Veel seriemoordenaars, erg veel, hebben een verknipte relatie met hun moeder. Dikke Frans is geen uitzondering. Hij is, ondanks zijn hazenlip, het prinsje van zijn mama, die nog drie kinderen heeft. Volgens deskundigen verhouden Hooijmaijers en zijn moeder zich pathologisch tot elkaar. Wat mama betreft komt er niets of niemand tussen haar en haar lievelingetje. Wanneer haar tweede echtgenoot Ger dat in haar ogen toch probeert, trakteert ze hem op rattengif in zijn eten. De man overleeft het ternauwernood.
Frans (1935) is in dezelfde periode succesvoller. Hij weet natuurlijk ook beter wat hij doet, gezien zijn medische achtergrond. Hij heeft de middelen bij de hand en de slachtoffers voor het uitkiezen.
De Spuitreus komt in 1970 te werken in de Lückerheidekliniek te Kerkrade, op de afdeling De Nachtegaal, waar hoofdzakelijk demente bejaarden worden verzorgd.

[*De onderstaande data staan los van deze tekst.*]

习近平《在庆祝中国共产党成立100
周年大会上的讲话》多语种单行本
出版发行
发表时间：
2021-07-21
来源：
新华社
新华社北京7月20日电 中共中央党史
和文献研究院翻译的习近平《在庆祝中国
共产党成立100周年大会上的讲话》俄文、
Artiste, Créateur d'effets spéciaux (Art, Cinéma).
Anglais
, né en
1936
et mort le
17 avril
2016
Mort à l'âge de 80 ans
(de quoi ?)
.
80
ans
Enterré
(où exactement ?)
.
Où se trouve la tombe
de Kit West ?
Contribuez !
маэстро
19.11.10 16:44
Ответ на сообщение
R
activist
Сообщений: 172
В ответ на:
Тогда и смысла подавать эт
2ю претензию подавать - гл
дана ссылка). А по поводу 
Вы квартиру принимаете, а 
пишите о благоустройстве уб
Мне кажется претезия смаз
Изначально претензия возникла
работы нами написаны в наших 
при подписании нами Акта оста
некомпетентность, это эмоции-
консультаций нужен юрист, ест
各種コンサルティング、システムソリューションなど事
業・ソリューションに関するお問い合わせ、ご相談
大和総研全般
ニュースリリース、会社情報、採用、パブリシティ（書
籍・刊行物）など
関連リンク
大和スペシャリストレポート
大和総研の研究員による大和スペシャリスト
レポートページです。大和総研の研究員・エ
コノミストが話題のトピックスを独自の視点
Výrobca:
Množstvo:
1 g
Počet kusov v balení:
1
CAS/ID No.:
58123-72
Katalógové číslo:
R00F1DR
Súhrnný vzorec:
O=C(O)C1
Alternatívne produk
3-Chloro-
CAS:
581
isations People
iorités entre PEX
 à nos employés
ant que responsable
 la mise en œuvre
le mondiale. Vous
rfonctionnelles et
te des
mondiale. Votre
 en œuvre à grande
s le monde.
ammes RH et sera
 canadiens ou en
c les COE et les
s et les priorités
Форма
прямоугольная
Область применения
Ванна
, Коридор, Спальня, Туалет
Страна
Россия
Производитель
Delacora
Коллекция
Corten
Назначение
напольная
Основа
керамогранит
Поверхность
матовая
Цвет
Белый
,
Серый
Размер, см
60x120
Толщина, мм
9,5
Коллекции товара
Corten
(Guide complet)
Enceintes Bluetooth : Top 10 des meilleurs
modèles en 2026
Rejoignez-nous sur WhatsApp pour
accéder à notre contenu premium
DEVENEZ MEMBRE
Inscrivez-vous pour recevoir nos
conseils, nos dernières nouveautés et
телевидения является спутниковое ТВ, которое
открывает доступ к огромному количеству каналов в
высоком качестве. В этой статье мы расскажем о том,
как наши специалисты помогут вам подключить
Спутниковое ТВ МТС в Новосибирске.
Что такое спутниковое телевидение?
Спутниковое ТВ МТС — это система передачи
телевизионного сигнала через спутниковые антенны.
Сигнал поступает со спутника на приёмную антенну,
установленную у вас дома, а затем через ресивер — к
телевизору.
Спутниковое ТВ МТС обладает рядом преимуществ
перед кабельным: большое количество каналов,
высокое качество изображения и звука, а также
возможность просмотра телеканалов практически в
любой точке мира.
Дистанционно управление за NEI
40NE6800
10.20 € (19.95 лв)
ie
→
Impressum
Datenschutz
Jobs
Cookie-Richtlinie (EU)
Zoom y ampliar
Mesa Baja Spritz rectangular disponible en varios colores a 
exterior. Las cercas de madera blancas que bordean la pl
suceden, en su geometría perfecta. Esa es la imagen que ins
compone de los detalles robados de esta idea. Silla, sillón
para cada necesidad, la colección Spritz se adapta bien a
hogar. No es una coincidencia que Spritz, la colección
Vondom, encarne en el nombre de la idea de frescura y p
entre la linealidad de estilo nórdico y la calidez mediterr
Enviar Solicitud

Hij heeft een obsessie met schoonmaken. De ziekenzalen moeten netjes en proper zijn, onder zijn motto ‘opgeruimd staat netjes’.
Frans, die 240 pond weegt, staat – alweer een bijnaam – bekend als de Barmhartige Samaritaan; zijn patiënten doen nooit tevergeefs een beroep op hem. En hij is een zeer gelovige katholiek. In 1960 treedt hij toe tot de orde van Sint Jozef en vestigt zich in een klooster te Heerlen. Hooijmaijers runt daar de ziekenafdeling. Hij verlaat het klooster echter al na vier maanden, om zijn carrière als verpleger te vervolgen in Sittard. Frans is uit het klooster gegaan, maar het klooster niet uit Frans: overal op De Nachtegaal laat hij Mariabeelden plaatsen, ontsteekt hij kaarsen en bidt hij voor de doden.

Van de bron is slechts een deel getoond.